Thaayin Manikodi is a 1998 Indian Tamil-language action drama film written and directed by Arjun, who also starred in the lead role. It stars him alongside an ensemble cast including Tabu and Nivedita Jain. The film narrates the tale of a sincere police officer who thwarts the plans of a major terrorist by saving some highly confidential documents from falling into the wrong hands. Featuring music by Vidyasagar, the film began production in late 1997 and was released on 29 August 1998.

Cast

Arjun as Arjun
Tabu as Anjali
Nivedita Jain as Asha
Vijayakumar
Goundamani as Shilpa Kumar
Chandrasekhar
Vennira Aadai Moorthy
Charle
Chinni Jayanth
Sowcar Janaki
Annapoorna
Rallapalli
Naren as Politician
Baby Shamili as Rosie
Baby Jennifer
Rajesh Babu
Baby Annie
Alphonsa in a special appearance

Production
The film was first announced in January 1996, with director and lead actor Arjun initially casting Vijayashanti in a leading role. However the actress later left the project after she had creative differences with the film's producer, Sudhakar Raju. The film began production in October 1996 and took over a year to complete. Hindi actress Tabu and model Nivedita Jain were cast in key roles, with the latter subsequently making her debut in Tamil films. The film was named after a popular song from Arjun's previous film, Jai Hind (1994), which had a similar patriotic theme.

************

● **Required task 1**: In the Thaayin Manikodi article, start at the words "Thaayin Manikodi is" and stop after "29 August 1998.", then rewrite that stretch with "police officer" changed to "army officer".
● **Required task 2**: Extend the Thaayin Manikodi article past its final sentence.

************

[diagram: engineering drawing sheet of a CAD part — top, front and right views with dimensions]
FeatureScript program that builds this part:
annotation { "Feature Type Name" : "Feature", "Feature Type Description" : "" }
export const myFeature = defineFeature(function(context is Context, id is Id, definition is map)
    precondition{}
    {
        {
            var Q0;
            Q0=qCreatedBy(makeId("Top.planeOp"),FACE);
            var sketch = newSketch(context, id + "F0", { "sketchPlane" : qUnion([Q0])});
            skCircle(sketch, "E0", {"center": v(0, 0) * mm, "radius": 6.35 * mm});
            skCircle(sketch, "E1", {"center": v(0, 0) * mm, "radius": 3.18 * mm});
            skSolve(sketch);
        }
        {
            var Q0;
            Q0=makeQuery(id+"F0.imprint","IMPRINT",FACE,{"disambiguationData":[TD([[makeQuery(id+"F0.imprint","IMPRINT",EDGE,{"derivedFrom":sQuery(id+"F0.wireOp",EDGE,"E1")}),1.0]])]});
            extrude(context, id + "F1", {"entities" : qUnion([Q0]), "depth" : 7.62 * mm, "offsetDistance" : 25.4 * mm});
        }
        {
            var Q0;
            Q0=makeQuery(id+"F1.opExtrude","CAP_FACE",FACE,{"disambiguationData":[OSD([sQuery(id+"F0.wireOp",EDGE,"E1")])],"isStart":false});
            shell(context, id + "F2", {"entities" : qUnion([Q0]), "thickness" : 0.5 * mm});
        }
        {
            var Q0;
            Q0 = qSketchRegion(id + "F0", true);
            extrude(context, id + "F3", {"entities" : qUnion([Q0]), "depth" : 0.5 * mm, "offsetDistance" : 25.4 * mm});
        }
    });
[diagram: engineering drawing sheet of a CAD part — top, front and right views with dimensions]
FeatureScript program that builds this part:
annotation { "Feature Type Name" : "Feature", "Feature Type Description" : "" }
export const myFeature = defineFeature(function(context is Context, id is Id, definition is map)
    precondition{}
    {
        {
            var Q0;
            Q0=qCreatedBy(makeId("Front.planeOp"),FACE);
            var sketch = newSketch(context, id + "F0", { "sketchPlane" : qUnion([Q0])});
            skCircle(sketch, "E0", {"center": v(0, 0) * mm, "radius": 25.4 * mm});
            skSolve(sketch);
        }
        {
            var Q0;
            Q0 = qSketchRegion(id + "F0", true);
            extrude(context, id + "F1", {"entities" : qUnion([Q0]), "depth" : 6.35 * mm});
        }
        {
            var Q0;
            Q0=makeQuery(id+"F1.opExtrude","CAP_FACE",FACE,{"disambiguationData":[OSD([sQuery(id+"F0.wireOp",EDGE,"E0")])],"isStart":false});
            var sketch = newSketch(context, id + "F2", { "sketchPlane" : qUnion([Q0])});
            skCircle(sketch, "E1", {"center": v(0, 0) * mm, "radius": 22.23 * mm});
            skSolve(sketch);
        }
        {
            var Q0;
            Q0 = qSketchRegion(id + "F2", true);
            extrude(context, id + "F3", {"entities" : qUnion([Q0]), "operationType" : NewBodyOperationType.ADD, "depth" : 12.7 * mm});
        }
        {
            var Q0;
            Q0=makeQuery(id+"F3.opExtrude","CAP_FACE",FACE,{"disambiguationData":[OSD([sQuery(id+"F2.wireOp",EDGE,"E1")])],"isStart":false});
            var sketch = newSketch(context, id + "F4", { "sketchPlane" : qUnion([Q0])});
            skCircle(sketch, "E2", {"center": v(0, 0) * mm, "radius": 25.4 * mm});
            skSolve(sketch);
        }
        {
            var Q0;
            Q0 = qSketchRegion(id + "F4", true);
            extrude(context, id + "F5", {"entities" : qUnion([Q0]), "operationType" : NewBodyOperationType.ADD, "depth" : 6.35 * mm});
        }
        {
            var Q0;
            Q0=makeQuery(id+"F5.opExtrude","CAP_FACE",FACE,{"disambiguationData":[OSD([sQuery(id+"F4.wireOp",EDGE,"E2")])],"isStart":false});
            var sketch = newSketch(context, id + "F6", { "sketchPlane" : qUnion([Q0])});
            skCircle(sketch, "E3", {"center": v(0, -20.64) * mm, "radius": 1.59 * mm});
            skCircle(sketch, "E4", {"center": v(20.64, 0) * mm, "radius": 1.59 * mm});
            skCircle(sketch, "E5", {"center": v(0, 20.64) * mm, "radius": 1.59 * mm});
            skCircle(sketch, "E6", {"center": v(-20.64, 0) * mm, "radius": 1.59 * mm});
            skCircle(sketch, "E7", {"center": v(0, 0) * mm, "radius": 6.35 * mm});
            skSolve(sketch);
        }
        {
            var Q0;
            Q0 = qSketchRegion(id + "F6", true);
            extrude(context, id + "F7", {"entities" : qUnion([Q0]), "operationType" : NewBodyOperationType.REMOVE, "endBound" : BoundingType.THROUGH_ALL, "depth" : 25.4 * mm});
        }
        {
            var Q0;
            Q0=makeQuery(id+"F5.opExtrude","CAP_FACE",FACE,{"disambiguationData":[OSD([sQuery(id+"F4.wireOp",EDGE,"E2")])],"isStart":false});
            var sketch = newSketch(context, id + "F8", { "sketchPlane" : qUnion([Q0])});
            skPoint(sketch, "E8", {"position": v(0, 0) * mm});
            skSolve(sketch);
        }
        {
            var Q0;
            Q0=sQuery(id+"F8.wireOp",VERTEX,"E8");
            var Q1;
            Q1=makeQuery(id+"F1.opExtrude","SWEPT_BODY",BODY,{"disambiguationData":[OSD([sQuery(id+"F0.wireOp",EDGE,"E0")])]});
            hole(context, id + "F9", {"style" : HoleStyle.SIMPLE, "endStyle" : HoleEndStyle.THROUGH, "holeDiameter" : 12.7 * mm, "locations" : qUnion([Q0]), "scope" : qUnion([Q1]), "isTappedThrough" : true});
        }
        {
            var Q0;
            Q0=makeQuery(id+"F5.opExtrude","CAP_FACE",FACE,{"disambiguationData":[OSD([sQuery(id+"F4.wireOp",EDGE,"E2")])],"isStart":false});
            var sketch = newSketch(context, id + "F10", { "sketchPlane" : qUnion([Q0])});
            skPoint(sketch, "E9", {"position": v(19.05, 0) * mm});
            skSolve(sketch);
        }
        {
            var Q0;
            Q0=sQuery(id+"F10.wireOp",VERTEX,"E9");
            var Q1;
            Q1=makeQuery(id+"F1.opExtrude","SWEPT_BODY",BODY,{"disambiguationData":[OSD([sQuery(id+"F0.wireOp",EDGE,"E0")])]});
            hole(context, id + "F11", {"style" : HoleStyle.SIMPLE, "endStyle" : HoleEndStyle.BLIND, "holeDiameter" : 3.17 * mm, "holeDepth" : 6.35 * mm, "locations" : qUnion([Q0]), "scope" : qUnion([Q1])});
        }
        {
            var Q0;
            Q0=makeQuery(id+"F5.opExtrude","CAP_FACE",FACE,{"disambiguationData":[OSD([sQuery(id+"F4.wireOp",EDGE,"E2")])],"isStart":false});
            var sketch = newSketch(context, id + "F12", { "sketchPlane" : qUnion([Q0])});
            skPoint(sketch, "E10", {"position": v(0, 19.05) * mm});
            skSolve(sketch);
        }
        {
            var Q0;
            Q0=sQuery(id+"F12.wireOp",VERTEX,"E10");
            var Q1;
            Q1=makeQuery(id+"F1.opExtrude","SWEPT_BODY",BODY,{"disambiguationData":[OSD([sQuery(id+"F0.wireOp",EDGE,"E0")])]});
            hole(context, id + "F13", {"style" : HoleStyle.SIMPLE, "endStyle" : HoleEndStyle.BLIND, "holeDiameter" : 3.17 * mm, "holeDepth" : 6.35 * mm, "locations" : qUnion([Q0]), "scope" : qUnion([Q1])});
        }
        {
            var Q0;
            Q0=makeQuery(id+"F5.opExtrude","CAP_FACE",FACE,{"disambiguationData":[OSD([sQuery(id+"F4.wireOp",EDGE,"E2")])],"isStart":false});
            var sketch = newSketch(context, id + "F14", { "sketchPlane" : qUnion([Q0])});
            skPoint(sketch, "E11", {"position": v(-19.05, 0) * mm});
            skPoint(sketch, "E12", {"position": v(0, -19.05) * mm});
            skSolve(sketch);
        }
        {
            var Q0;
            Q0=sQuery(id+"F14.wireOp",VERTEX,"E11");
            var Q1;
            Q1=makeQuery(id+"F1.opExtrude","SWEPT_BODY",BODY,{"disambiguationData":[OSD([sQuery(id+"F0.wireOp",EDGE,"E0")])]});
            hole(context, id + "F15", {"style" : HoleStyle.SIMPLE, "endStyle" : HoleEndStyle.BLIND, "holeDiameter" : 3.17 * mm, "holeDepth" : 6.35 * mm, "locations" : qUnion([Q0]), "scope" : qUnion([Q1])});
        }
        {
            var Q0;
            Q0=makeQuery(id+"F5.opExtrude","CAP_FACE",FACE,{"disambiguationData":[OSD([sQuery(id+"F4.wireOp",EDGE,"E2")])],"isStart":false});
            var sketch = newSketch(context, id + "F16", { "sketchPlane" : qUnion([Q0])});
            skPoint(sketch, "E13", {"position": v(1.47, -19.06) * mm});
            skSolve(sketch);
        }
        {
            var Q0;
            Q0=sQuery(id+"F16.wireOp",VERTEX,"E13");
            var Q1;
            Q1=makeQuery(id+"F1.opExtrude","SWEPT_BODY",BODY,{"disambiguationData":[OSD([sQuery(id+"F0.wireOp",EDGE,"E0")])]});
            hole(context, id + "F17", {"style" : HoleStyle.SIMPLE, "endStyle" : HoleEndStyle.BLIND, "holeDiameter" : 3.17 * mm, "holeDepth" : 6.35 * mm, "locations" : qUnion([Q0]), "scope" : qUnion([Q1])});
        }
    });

************

● **Expected output 1**:
Thaayin Manikodi is a 1998 Indian Tamil-language action drama film written and directed by Arjun, who also starred in the lead role. It stars him alongside an ensemble cast including Tabu and Nivedita Jain. The film narrates the tale of a sincere army officer who thwarts the plans of a major terrorist by saving some highly confidential documents from falling into the wrong hands. Featuring music by Vidyasagar, the film began production in late 1997 and was released on 29 August 1998.

● **Expected output 2**:
The film was shot extensively in foreign locations, with scenes filmed in locations in Hong Kong and Switzerland, which the team had to settle for after their visas for Canada were rejected. Further scenes were also shot in Madanapalle, Andhra Pradesh, with art director Thotta Tharani constructing sets for the film. Production was delayed as a result of the FEFSI strike of 1997.

Soundtrack

The soundtrack features 6 songs composed by Vidyasagar.

Release
The film was initially scheduled to release in November 1997 coinciding with the Diwali season, but was subsequently put on hold for several months. The film was later released in August 1998, with the title card of the film including a tribute to the film's lead actress Nivedita Jain, who died before the film's release. The film received a good commercial response at the box office.

Four years after the original release, the film was later dubbed and released in Telugu during November 2002 as Jaatiya Pattaakam.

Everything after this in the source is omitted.